# Assignment 2 - Build a simple binary search engine

1- Create Dictionary/Vocabulary.    
2- For each term in the dictionary, create a posting list for it    

## Dataset

[**RCV1 (Reuters Corpus Volume 1)**](https://www.jmlr.org/papers/volume5/lewis04a/lewis04a.pdf) is a widely used dataset in machine learning and natural language processing (NLP) research. It is a **collection of newswire stories** collected from the Reuters news agency in 1996. The RCV1 dataset contains approximately 800,000 manually categorized newswire stories from over 100 categories, such as politics, business, sports, and entertainment.   
For simplicity, we just use train subset of the dataset.

In [1]:
import pandas as pd

# Parse the text and extract the ID and terms for each document
with open('lyrl2004_vectors_train.dat', 'rb') as f:
    text = f.read().decode('utf-8')
documents = []

for doc in text.split('.I ')[1:]:
    doc_id, doc_text = doc.split('\n.W\n')
    terms = doc_text.split()
    documents.append({'ID': doc_id, 'Terms': ' '.join(terms)})

# Create a DataFrame with the ID and terms for each document
df = pd.DataFrame(documents)

━━━━━━━━━━━━━━━━━━━━

Can you write out the whole binary search engine assignment above, word for word?

> [Given data]:
━━━━━━━━━━━━━━━━━━━━

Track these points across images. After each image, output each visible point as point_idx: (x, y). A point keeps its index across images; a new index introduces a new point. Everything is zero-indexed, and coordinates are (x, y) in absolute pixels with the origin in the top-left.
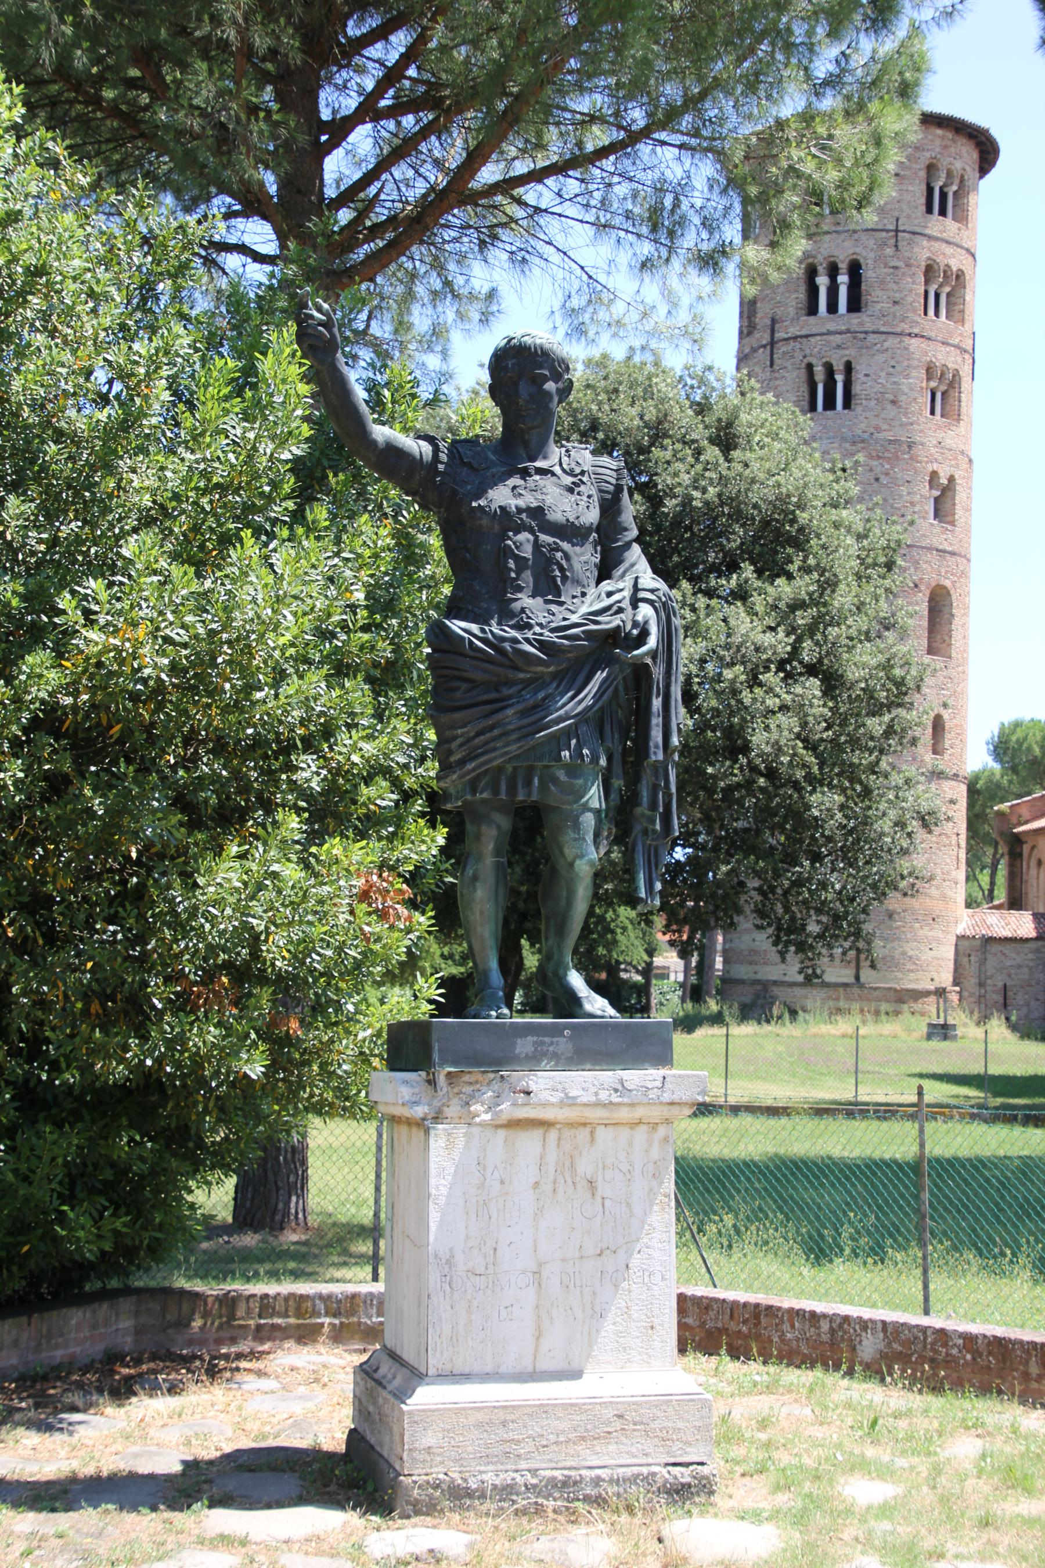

━━━━━━━━━━━━━━━━━━━━

> [The output]:
# Assignment 2 - Build a simple binary search engine

1- Create Dictionary/Vocabulary.    
2- For each term in the dictionary, create a posting list for it    

## Dataset

[**RCV1 (Reuters Corpus Volume 1)**](https://www.jmlr.org/papers/volume5/lewis04a/lewis04a.pdf) is a widely used dataset in machine learning and natural language processing (NLP) research. It is a **collection of newswire stories** collected from the Reuters news agency in 1996. The RCV1 dataset contains approximately 800,000 manually categorized newswire stories from over 100 categories, such as politics, business, sports, and entertainment.   
For simplicity, we just use train subset of the dataset.

In [1]:
import pandas as pd

# Parse the text and extract the ID and terms for each document
with open('lyrl2004_vectors_train.dat', 'rb') as f:
    text = f.read().decode('utf-8')
documents = []

for doc in text.split('.I ')[1:]:
    doc_id, doc_text = doc.split('\n.W\n')
    terms = doc_text.split()
    documents.append({'ID': doc_id, 'Terms': ' '.join(terms)})

# Create a DataFrame with the ID and terms for each document
df = pd.DataFrame(documents)